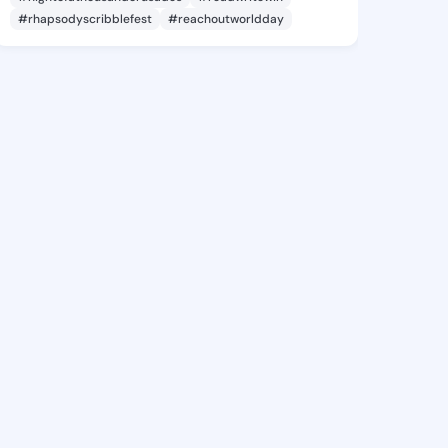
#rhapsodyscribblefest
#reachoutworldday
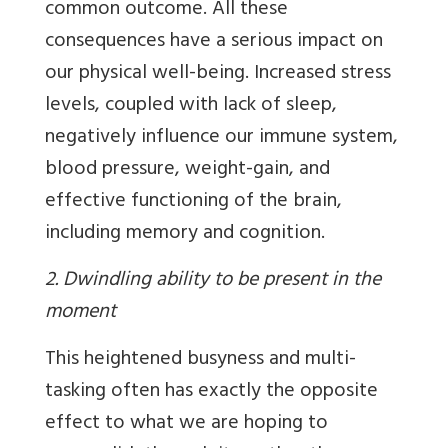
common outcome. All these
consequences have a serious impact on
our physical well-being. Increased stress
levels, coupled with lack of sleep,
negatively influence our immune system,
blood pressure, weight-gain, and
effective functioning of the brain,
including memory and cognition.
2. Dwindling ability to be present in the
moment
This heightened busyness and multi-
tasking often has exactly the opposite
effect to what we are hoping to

TO DO: Transcribe the records above verbatim. Do not carry over any picture.

RESPONSE BELOW:
#rhapsodyscribblefest
#reachoutworldday
common outcome. All these
consequences have a serious impact on
our physical well-being. Increased stress
levels, coupled with lack of sleep,
negatively influence our immune system,
blood pressure, weight-gain, and
effective functioning of the brain,
including memory and cognition.
2. Dwindling ability to be present in the
moment
This heightened busyness and multi-
tasking often has exactly the opposite
effect to what we are hoping to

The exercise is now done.